## Exercise requirements:
When a line in the listing below contains the word "étudiants", return a copy of that line.
** Data records follows **
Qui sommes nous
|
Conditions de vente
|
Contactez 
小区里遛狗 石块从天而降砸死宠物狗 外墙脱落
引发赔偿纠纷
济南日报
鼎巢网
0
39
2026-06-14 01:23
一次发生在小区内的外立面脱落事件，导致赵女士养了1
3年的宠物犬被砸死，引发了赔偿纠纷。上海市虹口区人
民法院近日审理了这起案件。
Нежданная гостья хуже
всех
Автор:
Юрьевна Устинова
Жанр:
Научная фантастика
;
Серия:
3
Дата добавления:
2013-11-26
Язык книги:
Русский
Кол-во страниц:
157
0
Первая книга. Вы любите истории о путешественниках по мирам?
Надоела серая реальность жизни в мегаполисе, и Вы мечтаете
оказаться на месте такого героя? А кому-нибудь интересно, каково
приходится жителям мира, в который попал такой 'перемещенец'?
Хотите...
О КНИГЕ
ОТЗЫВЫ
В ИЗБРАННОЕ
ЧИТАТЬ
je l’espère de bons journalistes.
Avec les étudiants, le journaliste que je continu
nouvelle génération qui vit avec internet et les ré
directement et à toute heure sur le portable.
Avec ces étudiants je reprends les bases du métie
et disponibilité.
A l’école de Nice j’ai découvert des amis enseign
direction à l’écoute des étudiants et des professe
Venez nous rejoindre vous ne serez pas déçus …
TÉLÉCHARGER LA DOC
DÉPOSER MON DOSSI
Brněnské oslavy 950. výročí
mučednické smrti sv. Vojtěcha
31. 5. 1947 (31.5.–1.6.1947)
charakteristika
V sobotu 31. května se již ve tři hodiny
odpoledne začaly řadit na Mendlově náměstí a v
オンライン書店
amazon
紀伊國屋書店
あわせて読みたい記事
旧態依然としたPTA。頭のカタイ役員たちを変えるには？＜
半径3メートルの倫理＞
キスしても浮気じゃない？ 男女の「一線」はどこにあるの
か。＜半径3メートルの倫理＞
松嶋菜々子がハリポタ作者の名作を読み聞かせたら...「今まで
** End of Data records **
## Exercise answer:
Avec les étudiants, le journaliste que je continu
Avec ces étudiants je reprends les bases du métie
direction à l’écoute des étudiants et des professe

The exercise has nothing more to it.